The Yellow Submarine in Liverpool is a large model representation of the submarine featured in the 1968 animated film Yellow Submarine, inspired by the 1966 song of the same name on The Beatles' album Revolver. It was built by a group of about 80 apprentices from Cammell Laird's shipyard, designed in part by Mr L Pinch, a draughtsman at the yard, for exhibition at the International Garden Festival in Liverpool in 1984. The Submarine was in a garden themed around the Beatles, one of 60 such themed gardens, and was highly popular. The garden took the form of an apple-shaped labyrinth, containing symbolic references to the group, and included a bronze statue of John Lennon, which now stands at Liverpool John Lennon Airport.

The Submarine itself is some 51 feet long (15.62 m) and 15 feet (4.57 m) high, and weighed 18 tons. Built of steel, it has a replica control cabin containing genuine submarine equipment, and twin spiral staircases leading to the bridge, which gave a panoramic view of the garden. These were accessible via doorways at the side. Painted in vivid yellow, the hull was tilted as if about to submerge.

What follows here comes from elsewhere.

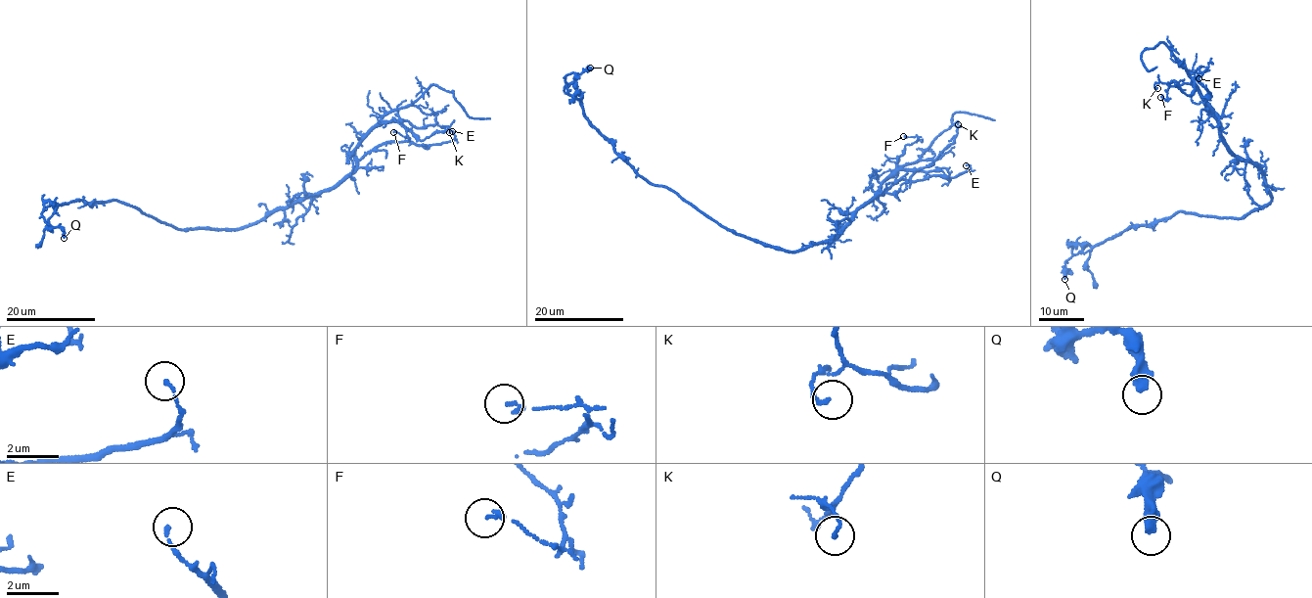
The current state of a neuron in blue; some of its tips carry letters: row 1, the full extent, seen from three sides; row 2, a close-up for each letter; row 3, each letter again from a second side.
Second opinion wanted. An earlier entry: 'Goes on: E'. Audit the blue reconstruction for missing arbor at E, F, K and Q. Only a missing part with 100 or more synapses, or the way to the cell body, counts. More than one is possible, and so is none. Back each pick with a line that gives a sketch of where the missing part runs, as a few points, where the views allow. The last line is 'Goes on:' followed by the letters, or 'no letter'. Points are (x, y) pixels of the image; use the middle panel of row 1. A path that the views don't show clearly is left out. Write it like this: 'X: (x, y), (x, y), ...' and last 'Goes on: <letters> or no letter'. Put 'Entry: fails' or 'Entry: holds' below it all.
Goes on: no letter
Entry: fails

After the Festival site closed, the Submarine was sited for several years in Chavasse Park, an open space in the city centre, where it was readily visible to traffic entering the city centre from the south. It was retired from public view when its condition deteriorated, but was renovated to find a new home at Liverpool John Lennon Airport in 2005. Airport boss Neil Pakey stated: "Other airports have the Concorde, we have the Yellow Submarine."